• Excerto selecionado:
# # # # # # #
Perguntas e respostas sobre livros electrónicos em segunda mão.

SIM, POR FAVOR… A Amazon e a Apple querem um mundo novo em que se possam revender livros electrónicos usados. Façam figas! http://t.co/MwJFO2p6Yd
— David Pogue (@Pogue) 8 Mar 13

Para minha surpresa, os meus seguidores ficaram mais preocupados do que radiantes. As perguntas que fizeram foram mais ou menos nesta linha:
@Pogue : E quanto à gestão de direitos digitais? Quem é o dono dos conteúdos?
— William Shaw (@williamshaw09) 8 Mar 13

(No artigo no Times, Scott Turow, presidente da Authors Guild, põe a questão de outra maneira: “Quem iria querer ser o palerma que compra o livro por 100% do preço quando, uma semana depois, toda a gente o pode comprar por um cêntimo?”)

Bem, como é evidente, nenhum plano para revender e-books funcionará se os livros não estiverem protegidos contra cópia. Revender um livro electrónico só resultaria se apenas existisse um exemplar, como acontece com um livro em papel: se o vendermos, ficamos sem ele.
# # # # # # #
• Registos extraídos:
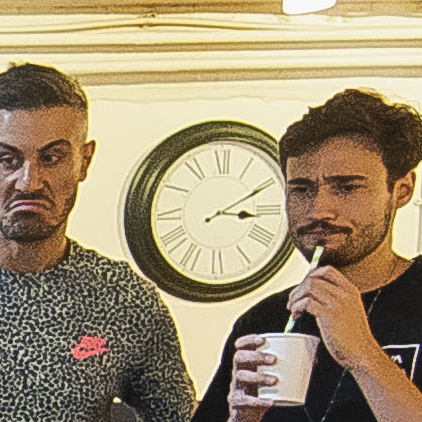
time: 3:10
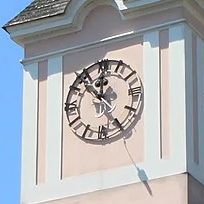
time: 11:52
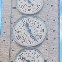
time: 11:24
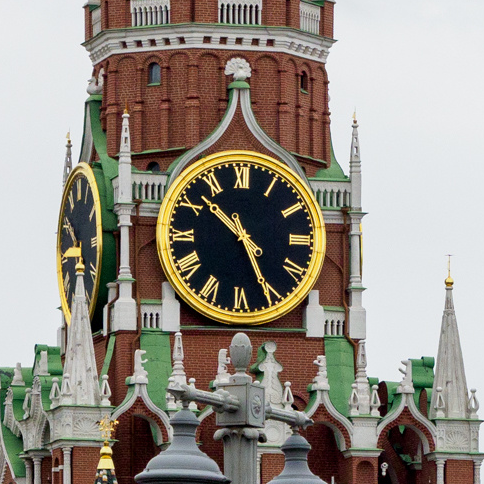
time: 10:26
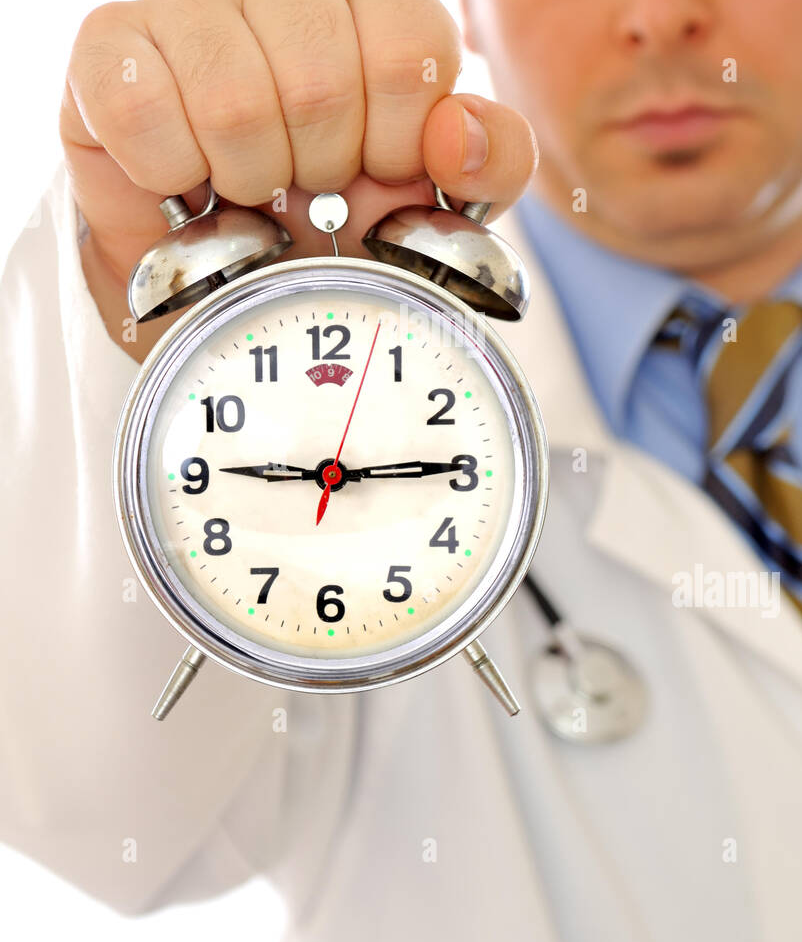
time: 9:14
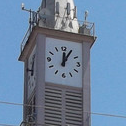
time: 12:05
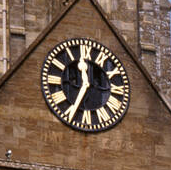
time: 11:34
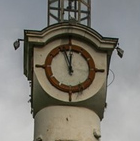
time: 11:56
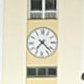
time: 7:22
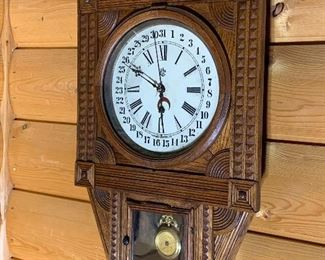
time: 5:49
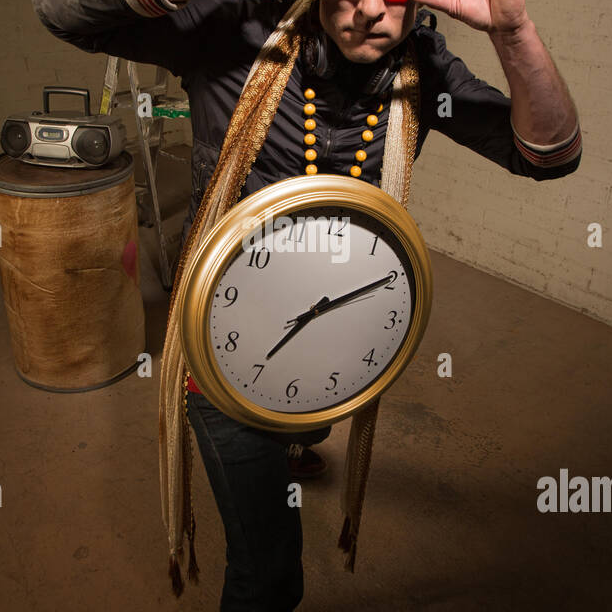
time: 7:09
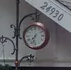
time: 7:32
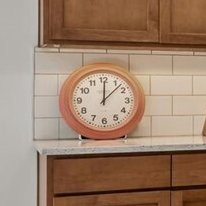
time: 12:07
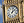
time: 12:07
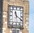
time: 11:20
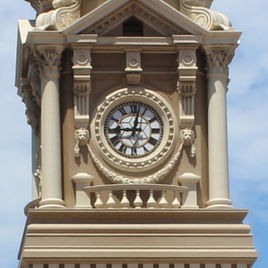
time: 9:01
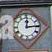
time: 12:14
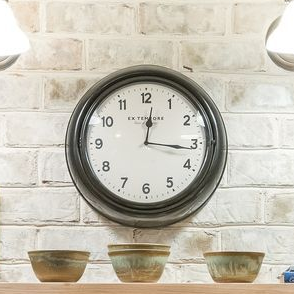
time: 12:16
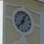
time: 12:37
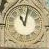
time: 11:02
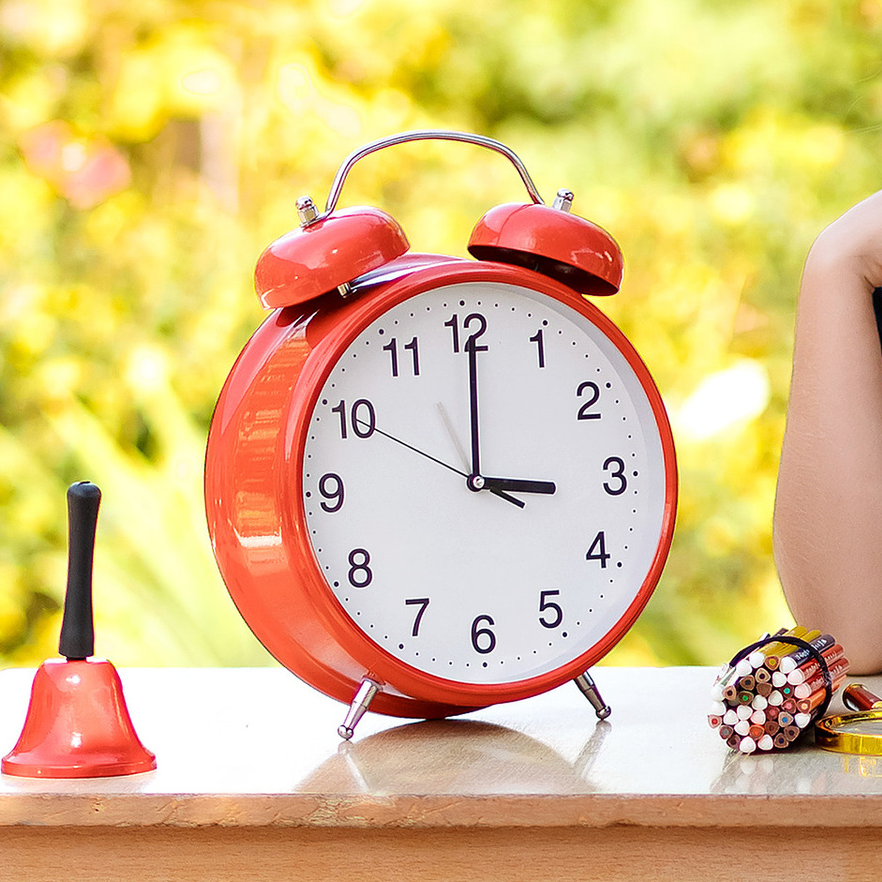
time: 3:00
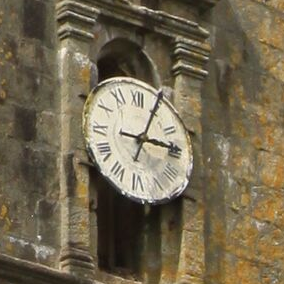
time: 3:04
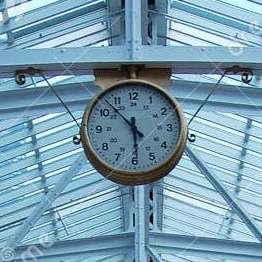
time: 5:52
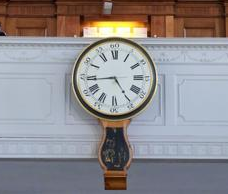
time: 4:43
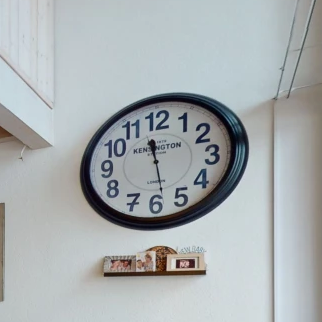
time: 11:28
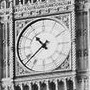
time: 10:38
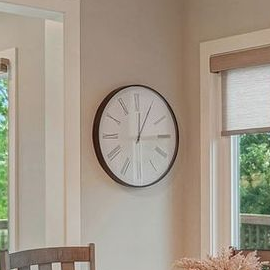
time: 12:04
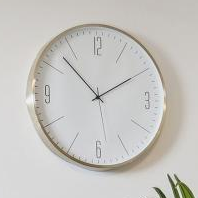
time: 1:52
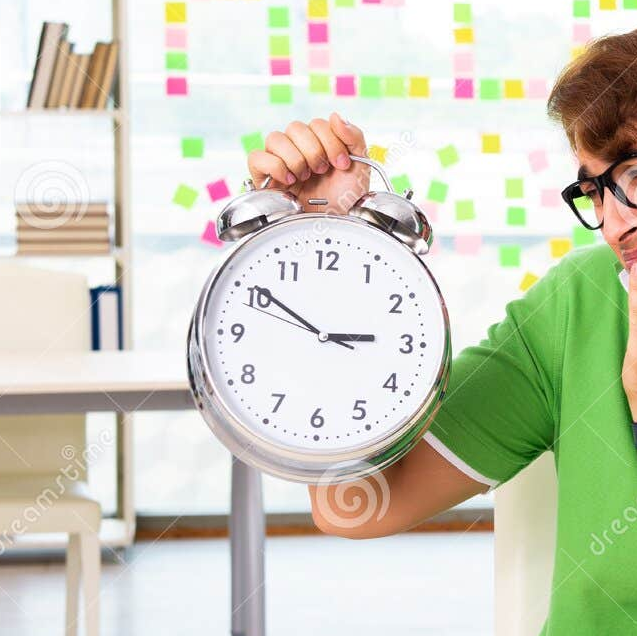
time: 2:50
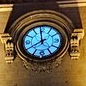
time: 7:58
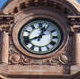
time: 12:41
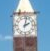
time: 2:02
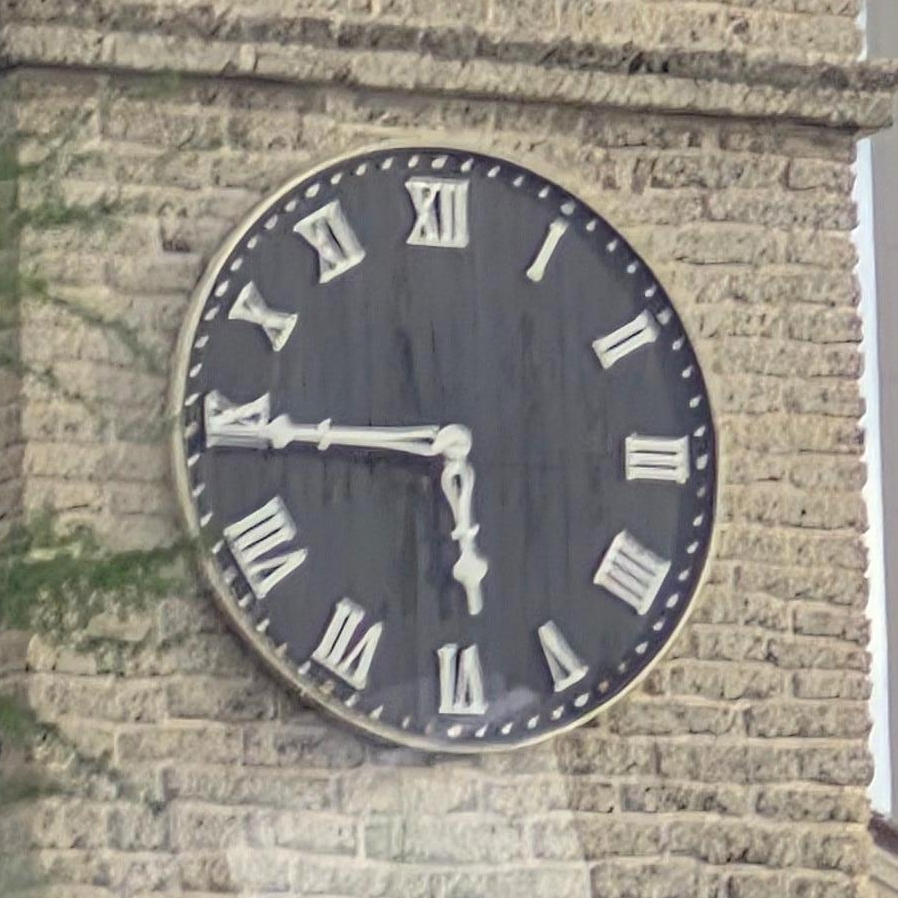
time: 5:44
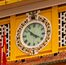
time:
# # # # # # #
• Exercício proposto:
Responda às seguintes perguntas com base no excerto sobre livros electrónicos em segunda mão:
(a) Segundo a mensagem de David Pogue, que duas empresas querem um mundo em que se possam revender livros electrónicos usados?
(b) Que cargo ocupa Scott Turow?
(c) De acordo com o último parágrafo, que condição é necessária para que um plano de revenda de e-books funcione?
A listagem não tem qualquer relação com o excerto.

• Resposta ao exercício:
(a) A Amazon e a Apple.
(b) É presidente da Authors Guild.
(c) Os livros têm de estar protegidos contra cópia.